M.M. Il est tout aussi manipulé qu’il les manipule. C’est un homme objet. Elles jouissent de lui et de son soi-disant savoir poétique. Il donne certes un ordre des choses, un rituel. Mais elles manipulent en fait Trissotin. Car ce sont elles qui sont dans la jouissance. Il est une sorte de Tartuffe inversé. Le sens pour moi s’est éclairé en réfléchissant à l’érotomanie de Belise, sorte de toupie sur elle-même et cet enfermement par les mots. Elle livre des citations en permanence. Et vit à travers les romans lus. Cela suffit pour nourrir les fantasmes et transformer sa vision du monde. Elle absorbe les hommes et les fait entrer dans cette danse de toupie. Cela m’a bouleversée.

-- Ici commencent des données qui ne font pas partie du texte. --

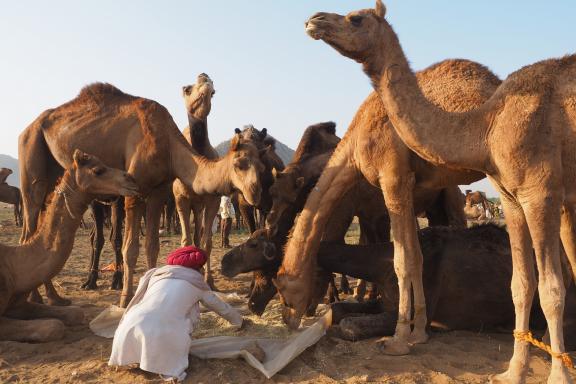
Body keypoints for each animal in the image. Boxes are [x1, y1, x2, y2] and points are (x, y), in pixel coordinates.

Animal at [16, 82, 262, 308]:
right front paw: (125, 299)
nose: (256, 191)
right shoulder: (133, 191)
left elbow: (152, 246)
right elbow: (130, 248)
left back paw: (53, 297)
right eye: (240, 164)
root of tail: (29, 127)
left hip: (53, 171)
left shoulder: (158, 192)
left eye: (260, 163)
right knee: (29, 225)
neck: (168, 145)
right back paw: (35, 297)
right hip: (31, 152)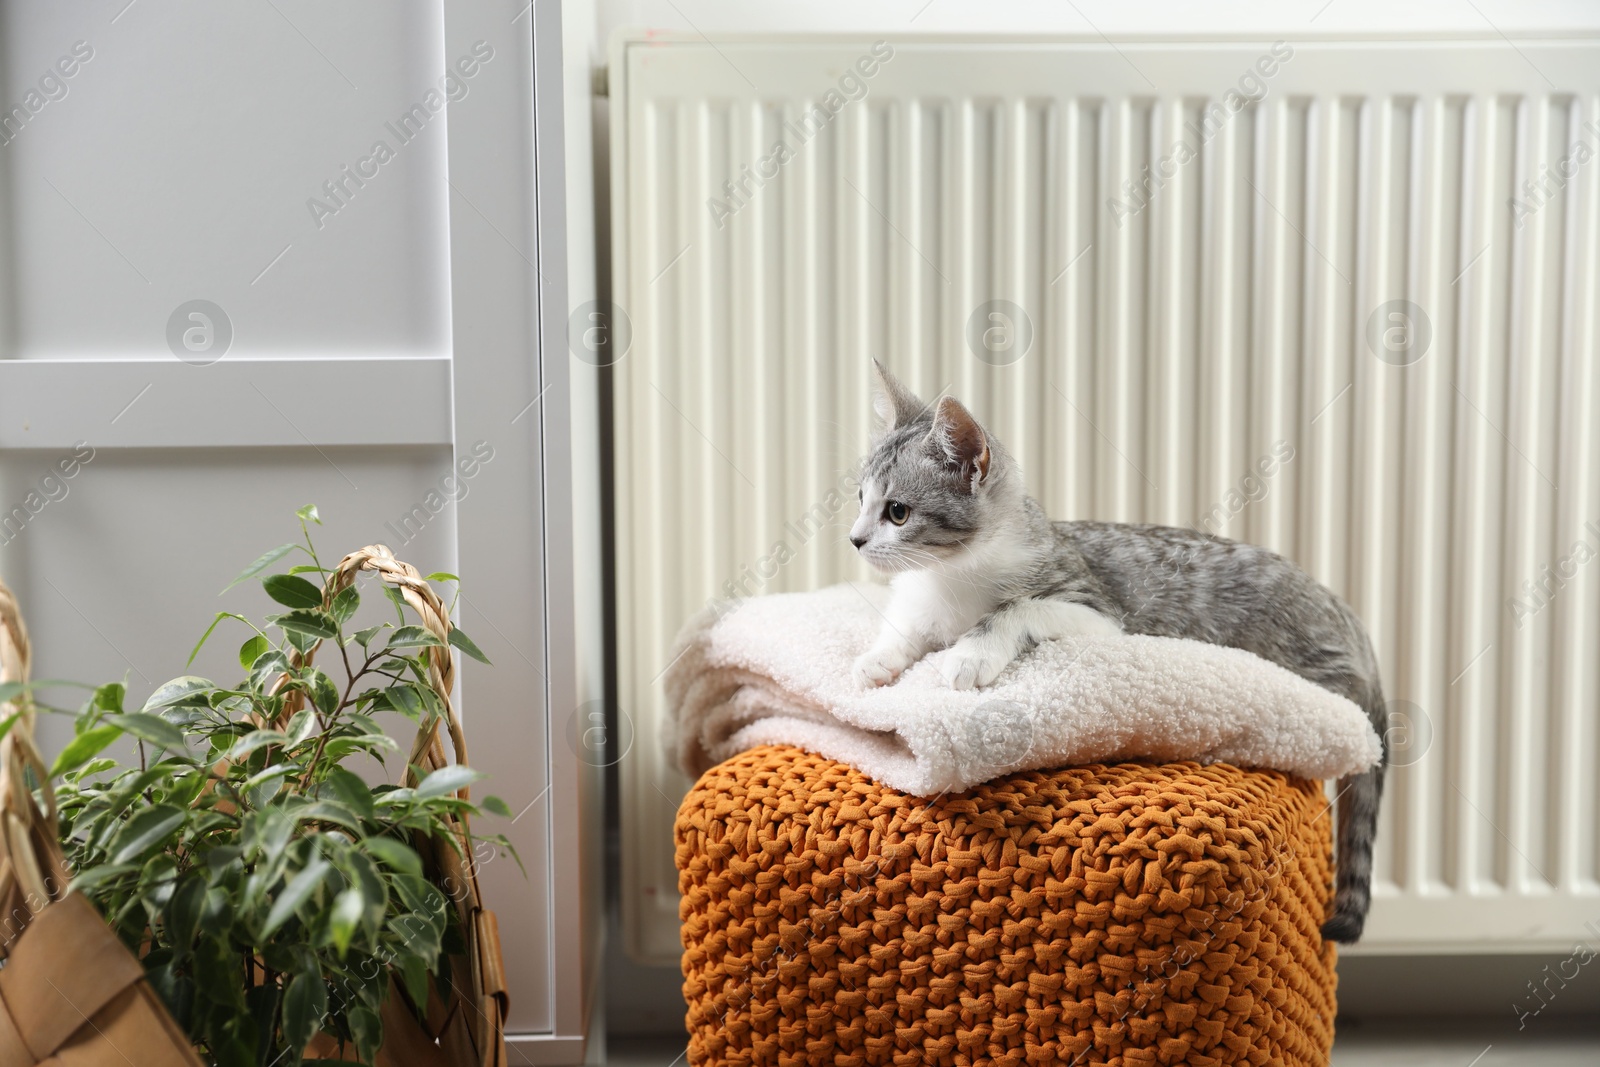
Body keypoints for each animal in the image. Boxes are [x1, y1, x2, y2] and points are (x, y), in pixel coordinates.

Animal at [851, 361, 1388, 940]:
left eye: (898, 512)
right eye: (859, 499)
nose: (855, 539)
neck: (950, 578)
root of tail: (1350, 620)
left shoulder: (1096, 610)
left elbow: (1018, 609)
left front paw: (971, 653)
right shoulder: (921, 604)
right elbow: (905, 628)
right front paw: (876, 660)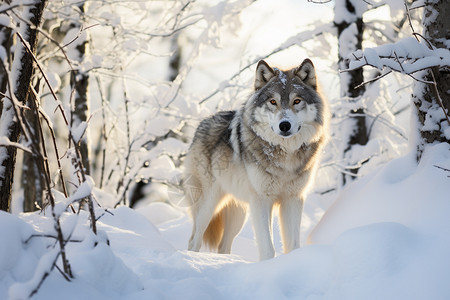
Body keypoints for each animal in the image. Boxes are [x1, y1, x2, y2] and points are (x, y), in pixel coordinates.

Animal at [185, 58, 328, 260]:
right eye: (273, 101)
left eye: (297, 101)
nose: (284, 125)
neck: (285, 154)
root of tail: (203, 122)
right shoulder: (261, 200)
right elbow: (268, 248)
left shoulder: (293, 199)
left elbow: (293, 245)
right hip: (209, 204)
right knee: (194, 240)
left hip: (240, 213)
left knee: (223, 246)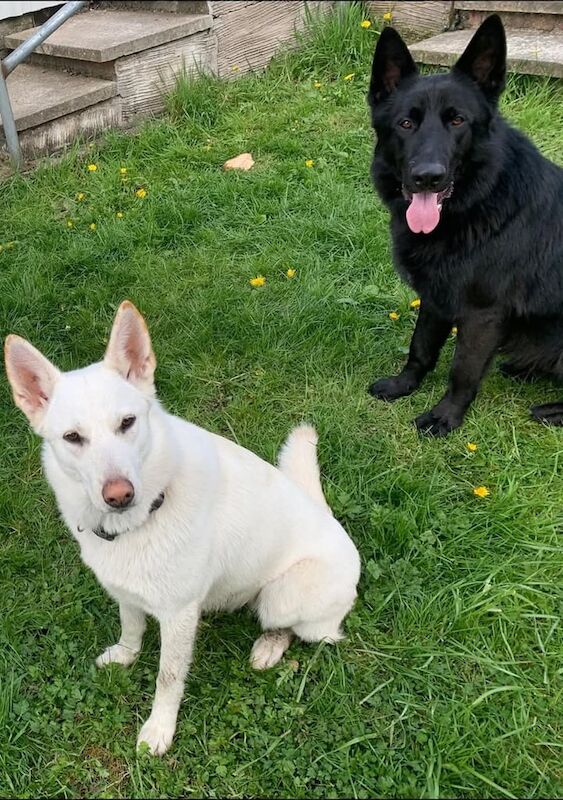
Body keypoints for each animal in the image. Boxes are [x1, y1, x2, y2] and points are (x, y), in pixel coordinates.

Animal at [4, 300, 362, 756]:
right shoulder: (127, 592)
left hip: (282, 597)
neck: (148, 513)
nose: (119, 495)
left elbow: (168, 677)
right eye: (72, 437)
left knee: (308, 632)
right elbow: (131, 629)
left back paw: (269, 646)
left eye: (127, 422)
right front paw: (125, 656)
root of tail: (328, 516)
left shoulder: (178, 615)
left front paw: (159, 730)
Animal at [368, 12, 560, 434]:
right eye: (406, 124)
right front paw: (404, 385)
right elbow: (421, 347)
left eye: (457, 121)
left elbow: (463, 371)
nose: (427, 177)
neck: (479, 201)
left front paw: (445, 417)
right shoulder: (436, 296)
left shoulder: (482, 314)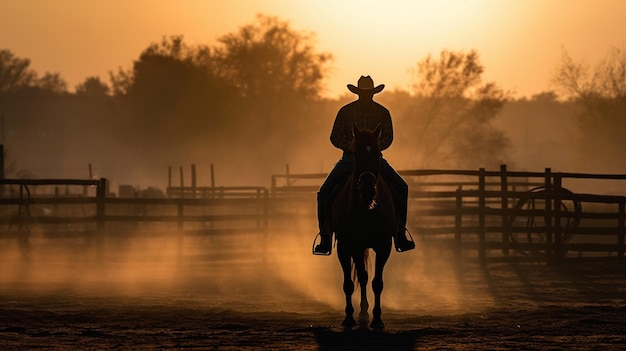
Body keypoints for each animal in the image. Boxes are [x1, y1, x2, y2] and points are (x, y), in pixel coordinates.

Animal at [330, 124, 392, 330]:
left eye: (378, 153)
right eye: (356, 153)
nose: (367, 190)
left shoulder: (384, 246)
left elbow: (377, 283)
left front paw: (378, 320)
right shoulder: (346, 246)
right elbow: (349, 283)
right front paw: (349, 318)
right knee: (361, 276)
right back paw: (362, 313)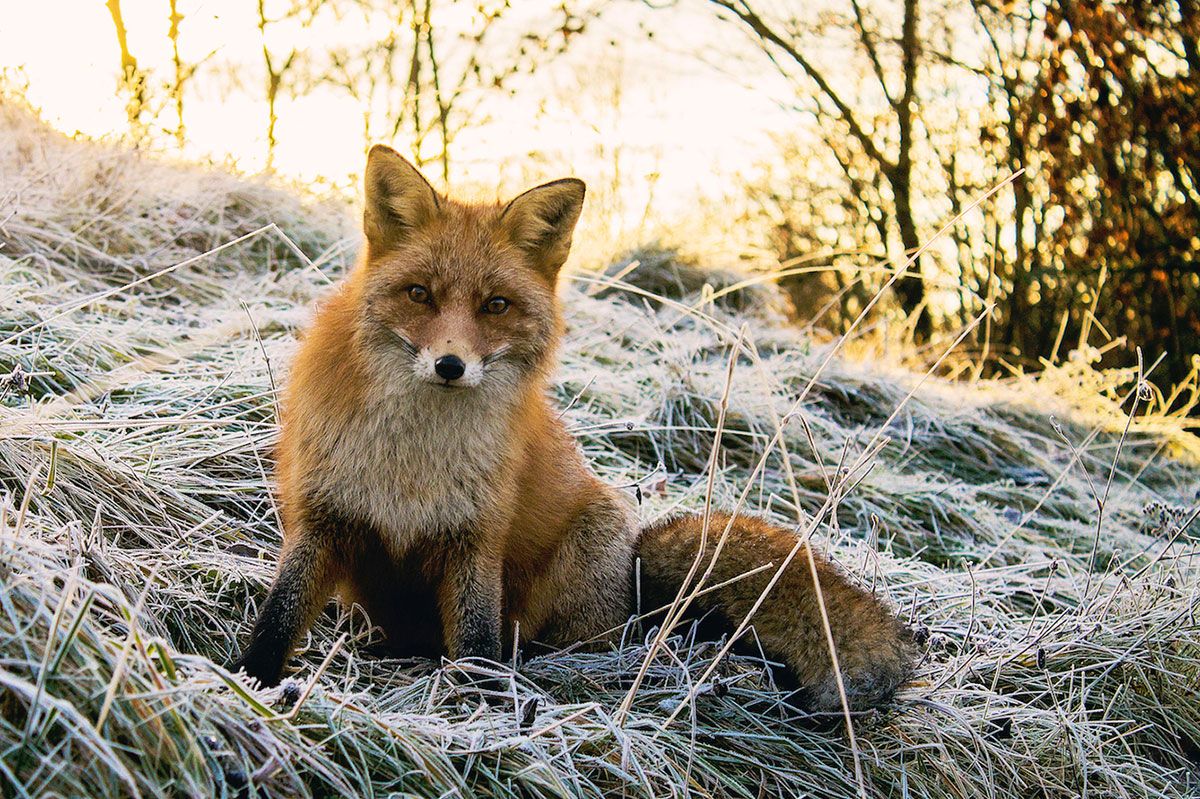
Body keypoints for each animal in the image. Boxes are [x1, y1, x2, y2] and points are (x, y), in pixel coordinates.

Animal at [229, 143, 912, 710]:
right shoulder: (323, 516)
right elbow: (279, 616)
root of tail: (634, 589)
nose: (451, 365)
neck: (414, 456)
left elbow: (476, 642)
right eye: (420, 294)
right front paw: (249, 683)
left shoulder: (476, 537)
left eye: (495, 305)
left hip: (590, 545)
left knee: (550, 642)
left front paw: (482, 706)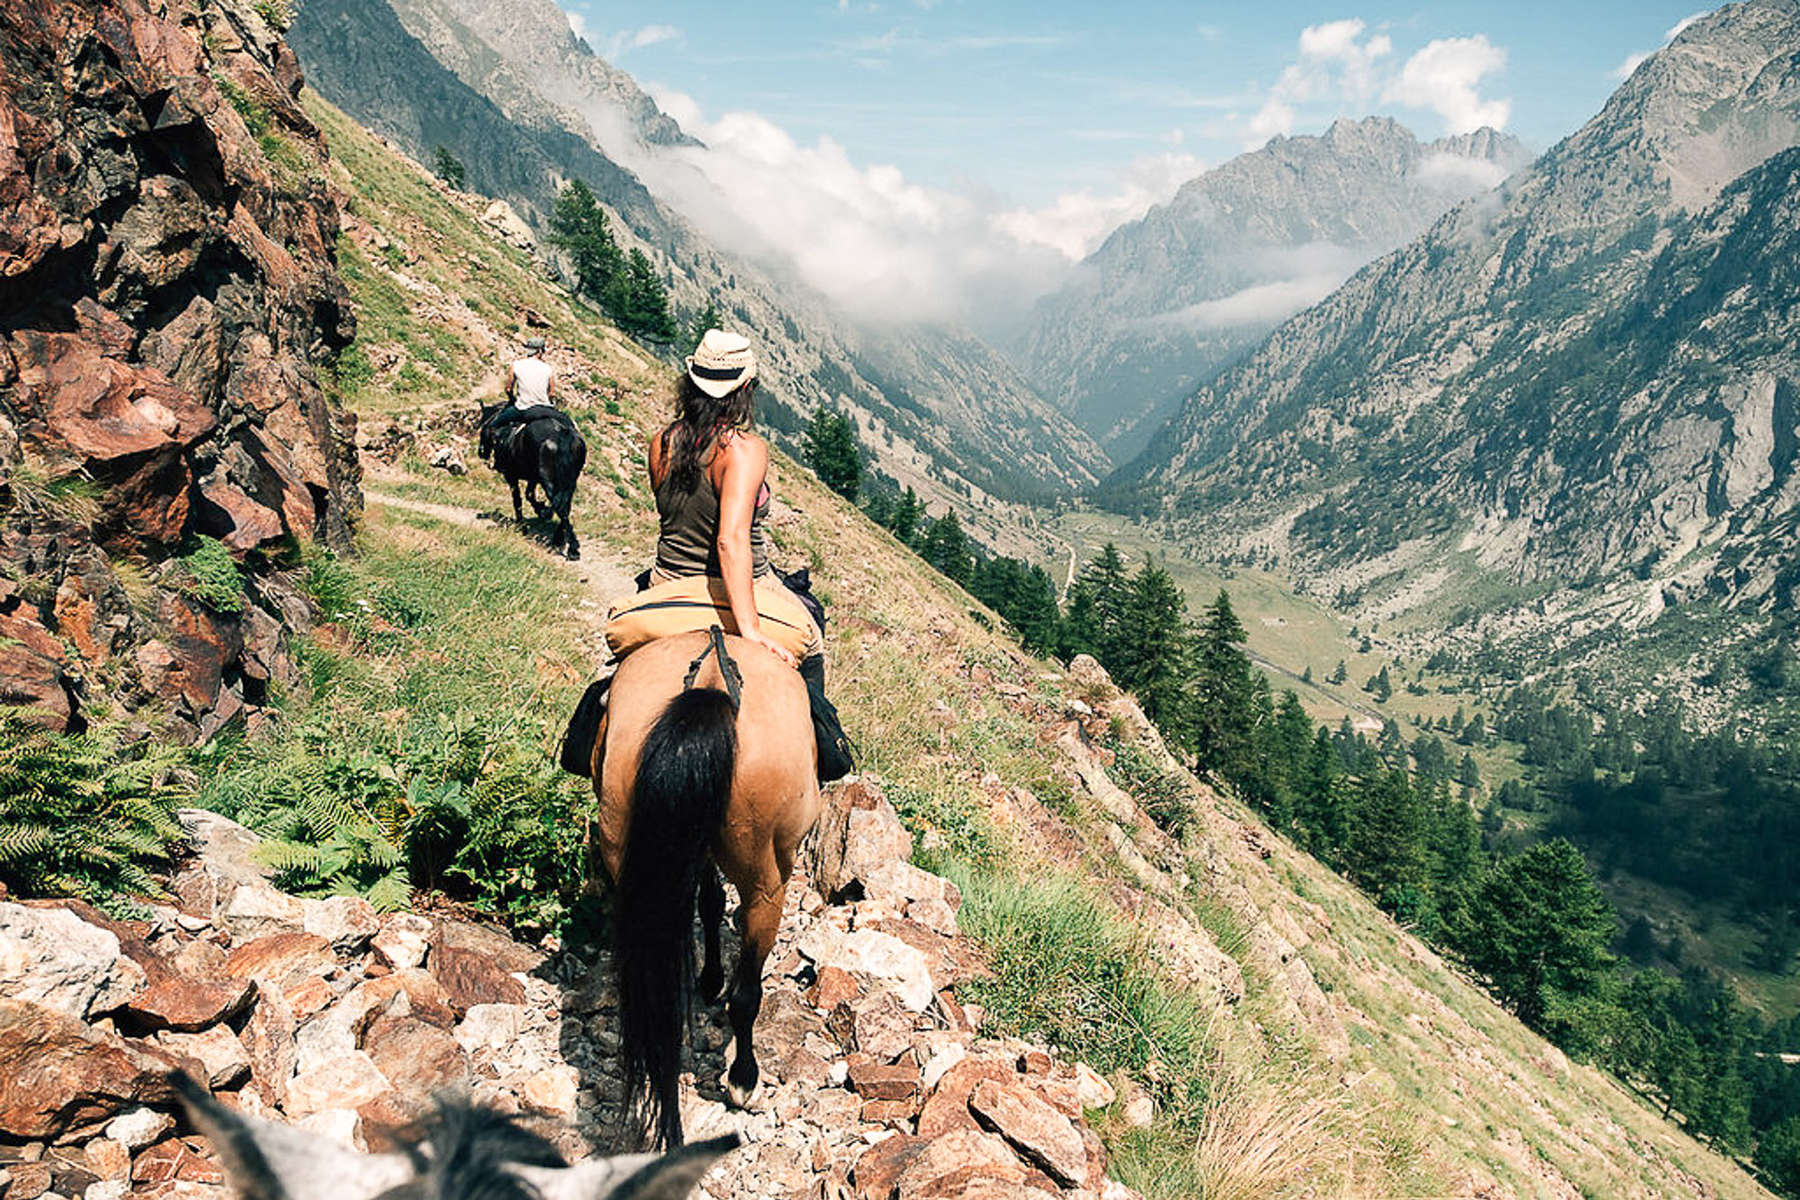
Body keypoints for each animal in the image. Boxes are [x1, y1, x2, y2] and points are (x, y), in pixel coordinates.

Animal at [590, 626, 824, 1151]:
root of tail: (712, 679)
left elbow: (711, 900)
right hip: (767, 882)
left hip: (626, 838)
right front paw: (717, 981)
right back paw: (743, 1080)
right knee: (748, 993)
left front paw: (710, 977)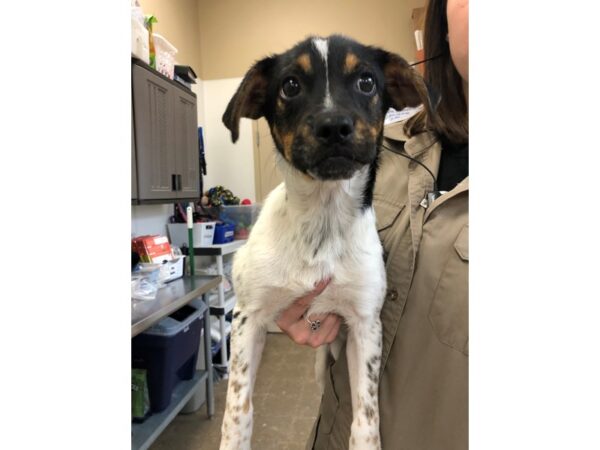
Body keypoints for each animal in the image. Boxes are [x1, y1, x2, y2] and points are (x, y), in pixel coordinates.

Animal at [219, 33, 426, 448]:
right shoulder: (248, 317)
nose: (334, 126)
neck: (322, 221)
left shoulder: (365, 324)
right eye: (290, 85)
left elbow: (365, 419)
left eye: (366, 81)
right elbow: (238, 411)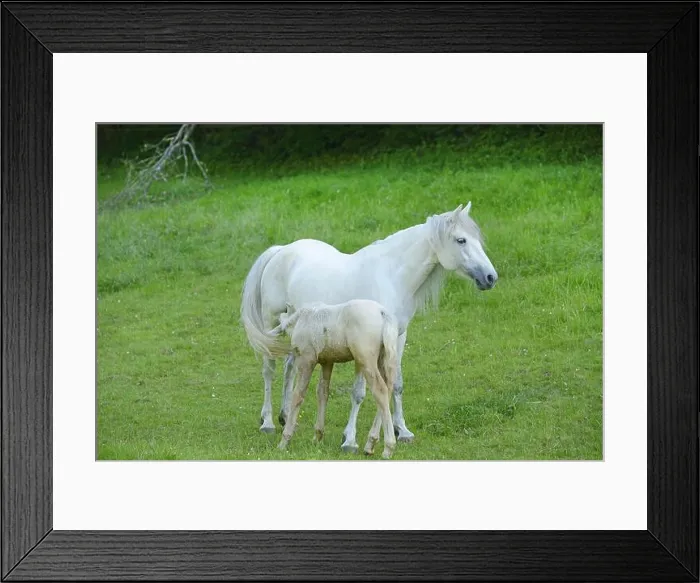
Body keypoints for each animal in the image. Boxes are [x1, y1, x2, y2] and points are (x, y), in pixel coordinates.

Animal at [268, 299, 399, 459]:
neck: (302, 319)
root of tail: (382, 312)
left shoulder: (307, 360)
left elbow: (298, 395)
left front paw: (284, 441)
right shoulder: (327, 362)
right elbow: (322, 393)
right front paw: (317, 437)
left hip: (366, 360)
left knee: (380, 391)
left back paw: (388, 448)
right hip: (384, 359)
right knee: (388, 389)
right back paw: (370, 444)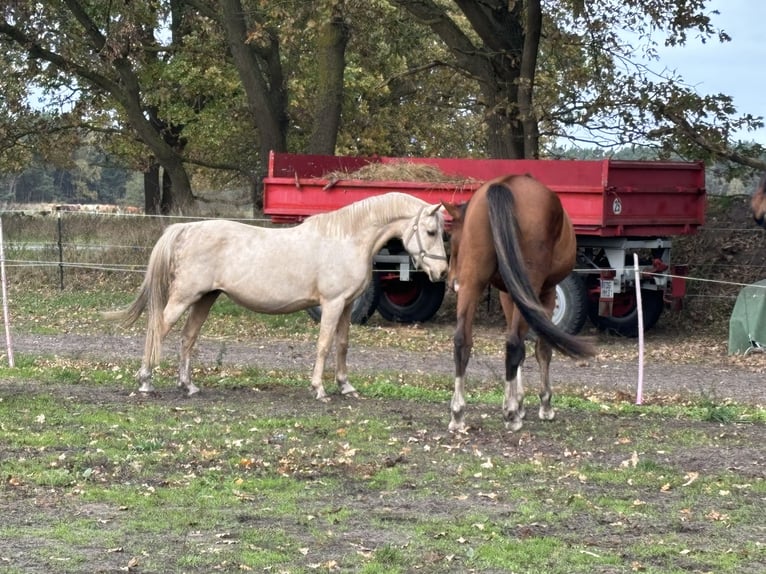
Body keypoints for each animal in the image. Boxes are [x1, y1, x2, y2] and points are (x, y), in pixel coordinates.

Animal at [105, 194, 448, 400]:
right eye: (431, 232)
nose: (442, 272)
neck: (346, 239)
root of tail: (185, 230)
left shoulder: (348, 305)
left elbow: (342, 345)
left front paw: (346, 386)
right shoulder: (332, 304)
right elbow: (324, 345)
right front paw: (319, 389)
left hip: (205, 298)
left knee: (187, 337)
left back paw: (188, 385)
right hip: (185, 297)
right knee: (159, 329)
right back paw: (146, 381)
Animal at [444, 176, 592, 432]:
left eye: (453, 237)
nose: (451, 281)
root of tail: (504, 185)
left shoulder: (508, 295)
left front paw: (516, 400)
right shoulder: (546, 294)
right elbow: (542, 348)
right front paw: (541, 404)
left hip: (472, 281)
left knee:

L.N. ce personnage est d’autant plus remarquable que Belise est la plus authentiquement savante et enfermée. C’est la seule qui corrige et explicite au public les derniers états de la grammaire ou de la science : ce qu’est un solécisme, le centre de gravité, la théorie des atomes…

 

DSS. Macha Makeïeff décrit l’espace de la pièce comme une maison hallucinée. Qu’en pensez-vous ?

 

L.N. La mise en scène donne vraiment à penser et à sentir la notion de ce qu’est cette maison hallucinée. Et au-delà, les défis très similaires posés par la connaissance et la sexualité semblent échoués par l’ensemble des dix personnages, à travers des échecs variés. On est alors dans l’hallucination, le délire dans cette atmosphère qui est extrêmement bien rendue à certains moments du spectacle. Où l’on sent le climat hallucinatoire. Si l’on prend au sérieux l’idée que les temps modernes sont nés dans ces salons de femme du XVIIe siècle, cela nous donne également, comme Français, une responsabilité particulière aujourd’hui où cette forme de névrose moderne me semble culminer (de MeToo au complotisme). C’est là que naissent la société de libération sexuelle et la société de l’information. On ouvre alors l’accès aux informations et aux corps qui étaient fermés. Et logiquement, ce sont davantage les femmes que les hommes qui vont être le plus transformées par cet accès nouveau et illimité du fait de la structure sociale de l’époque. Si Molière choisit d’incarner ces personnages les « plus ridicules » par des femmes, ce n’est pas, me semble-t-il, par misogynie. Mais en étant témoin du phénomène, l’amplitude du phénomène était simplement plus sensible chez les femmes après l’ouverture des vannes. Mais les hommes aussi car, on l’a déjà dit, nous sommes tous des femmes savantes !

 

M.M. Elles rêvent toutes aussi de quitter l’espace domestique. Que ce soit la petite Henriette comme on se marrait encore dans les années quarante pour échapper à sa famille. Advienne ensuite qui pourra. C’était la seule manière de quitter le navire. Il y a à chaque fois une lutte contre l’enfermement. Et le savoir chez Philaminte est d’abandonner l’espace domestique. La mise en scène appuie cette transformation de l’espace domestique où le jardin d’hiver par exemple se transforme en laboratoire et en muséum d’histoire naturelle. Puis on enlève la table du petit-déjeuner, la cuisinière. À la fin, il ne reste plus rien du rituel des repas. Cela devient un lieu du savoir, un lieu en fait neutre. J’aime bien aussi ne pas apporter des réponses définitives. Cela donne à la fois un lieu chaotique et aussi jouissif. Ces femmes échappent à un espace au départ clôturé. Bélise à cet égard a vraiment des visions lorsqu’elle évoque des hommes sur la Lune. Elle passe ainsi du savoir à la vision. Les grands scientifiques sont aussi visionnaires.   

(1) Nous sommes tous des femmes savantes, Lionnel Naccache, éd. Odile Jacob, 2019 21,90 euros.

(2) Trissotin ou les femmes savantes, mise en scène Macha Makeïeff, Théâtre La Scala, Paris, jusqu’au 10 mai. 2019.